Year 13 does not fall within any numbered Key Stage. The Key Stage system runs from Key Stage 1 through Key Stage 4 (which ends with GCSEs in Year 11). Years 12 and 13 sit outside that framework, though they are still part of the formal education system and fall within the age range where students in England are required to be in some form of education or training.
What Students Study in Year 13
Year 13 is when students complete the qualifications they began in Year 12. The three main routes are:
- A-levels: The traditional academic route. Most students take three subjects, and the final exams are sat in May and June of Year 13. Results arrive in mid-August, and these grades determine university offers.
- T Levels: Two-year technical qualifications broadly equivalent in size to three A-levels. They combine classroom learning (roughly 1,100 to 1,300 hours over the two years) with a mandatory industry placement of at least 315 hours. T Levels are designed as a practical alternative for students heading into specific career fields.
- BTECs and other vocational qualifications: Coursework-heavy programmes in subjects like business, health and social care, or IT. These can be taken alongside A-levels or as standalone qualifications.

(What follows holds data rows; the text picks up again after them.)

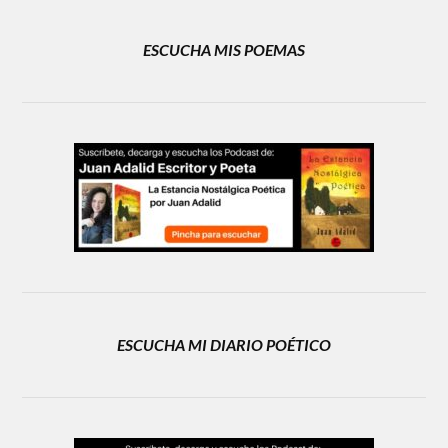
ESCUCHA MIS POEMAS
ESCUCHA MI DIARIO POÉTICO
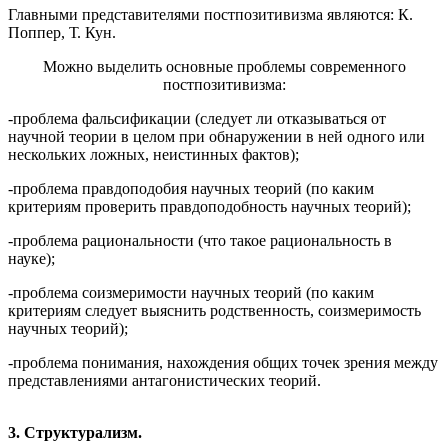
Главными представителями постпозитивизма являются: К.
Поппер, Т. Кун.
Можно выделить основные проблемы современного
постпозитивизма:
-проблема фальсификации (следует ли отказываться от
научной теории в целом при обнаружении в ней одного или
нескольких ложных, неистинных фактов);
-проблема правдоподобия научных теорий (по каким
критериям проверить правдоподобность научных теорий);
-проблема рациональности (что такое рациональность в
науке);
-проблема соизмеримости научных теорий (по каким
критериям следует выяснить родственность, соизмеримость
научных теорий);
-проблема понимания, нахождения общих точек зрения между
представлениями антагонистических теорий.
3. Структурализм.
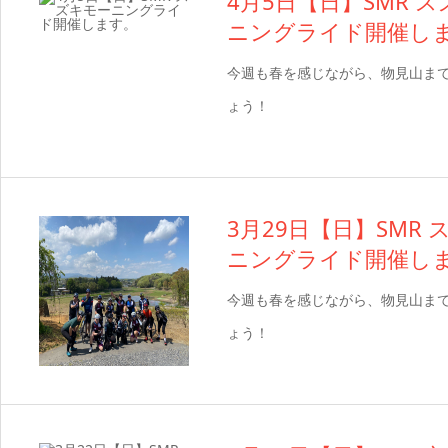
4月5日【日】SMR 
ニングライド開催し
今週も春を感じながら、物見山ま
ょう！
3月29日【日】SMR
ニングライド開催し
今週も春を感じながら、物見山ま
ょう！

Some students also complete an apprenticeship during this period, learning a specific occupation on the job rather than studying full-time in a classroom.

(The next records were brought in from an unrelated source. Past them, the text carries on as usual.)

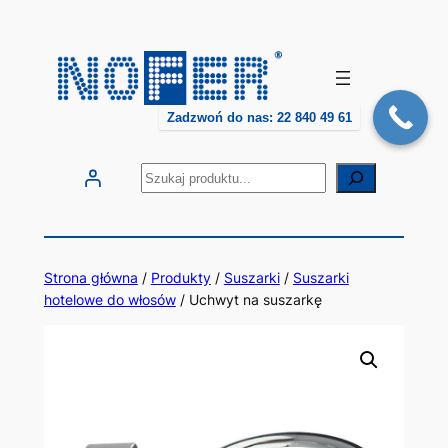
Przejdź
do
treści
Zadzwoń do nas: 22 840 49 61
Szukaj
Strona główna
/
Produkty
/
Suszarki
/
Suszarki
hotelowe do włosów
/ Uchwyt na suszarkę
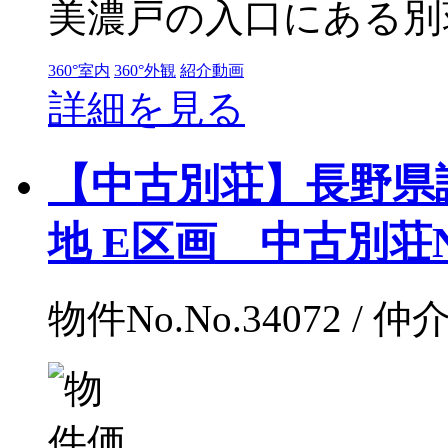
美濃戸の入口にある別荘
360°室内
360°外観
紹介動画
詳細を見る
【中古別荘】長野県
地 E区画 中古別荘No
物件No.No.34072 / 仲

The University Application Timeline
For students planning to attend university, Year 13 revolves heavily around the UCAS application cycle. Most of the process begins in Year 12, but the critical deadlines and decisions fall during Year 13 itself. For the 2026 entry cycle, the key dates look like this:
- September 2025: Completed applications can be submitted to UCAS from September 2.

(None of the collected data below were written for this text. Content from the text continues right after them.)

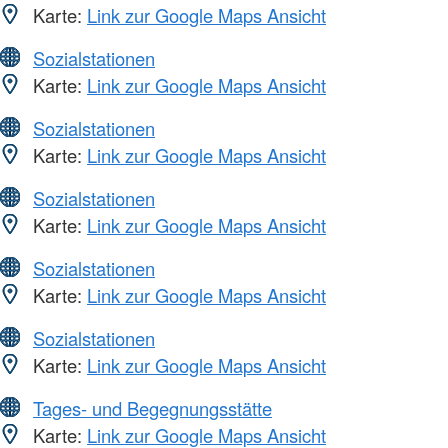
Karte:
Link zur Google Maps Ansicht
Sozialstationen
Karte:
Link zur Google Maps Ansicht
Sozialstationen
Karte:
Link zur Google Maps Ansicht
Sozialstationen
Karte:
Link zur Google Maps Ansicht
Sozialstationen
Karte:
Link zur Google Maps Ansicht
Sozialstationen
Karte:
Link zur Google Maps Ansicht
Tages- und Begegnungsstätte
Karte:
Link zur Google Maps Ansicht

- October 15, 2025: Deadline for applications to Oxford, Cambridge, and most medicine, dentistry, and veterinary courses.
- January 14, 2026: Deadline for most other undergraduate courses. Applications received by this date get equal consideration from universities.
- February 26, 2026: UCAS Extra opens, giving students who used all five choices and received no offers the chance to apply to one additional course.
- May and June 2026: Final exams take place.
- Mid-August 2026: Results day. Students find out their grades and whether they’ve met their university offer conditions.
- July 2, 2026: Clearing opens for students who don’t hold a place, allowing them to apply for courses that still have vacancies.
Students who receive conditional offers earlier in the year spend much of Year 13 working toward the grades those offers require. On results day, places are confirmed, adjusted through Clearing, or deferred to the following year.
How Year 13 Differs Across the UK
The Year 13 structure applies in England, Wales, and Northern Ireland, where the school system runs from Year 1 through Year 13 (Northern Ireland has 14 years of schooling, with Year 1 beginning at age 4). All three nations use A-levels as the main academic qualification at this stage.
Scotland follows an entirely different system. Scottish students do not have a “Year 13.” Instead, they progress through a structure labeled S1 to S6. The closest Scottish equivalent to Year 13 is S6, the final year of secondary school, where students typically sit Advanced Highers. These are Scotland’s own qualifications and carry different grading scales, though universities across the UK accept them alongside A-levels.
What Comes After Year 13
Year 13 is the end of secondary education. After finishing, students typically follow one of a few paths. The majority who applied through UCAS head to university in September. Others enter degree apprenticeships, which combine university-level study with paid work. Some take a gap year before starting higher education, deferring their university place to the following year. And some move directly into full-time employment or vocational training.
There is no Year 14. Once Year 13 is complete, the numbered school year system ends, and any further education falls under the university or further education college framework.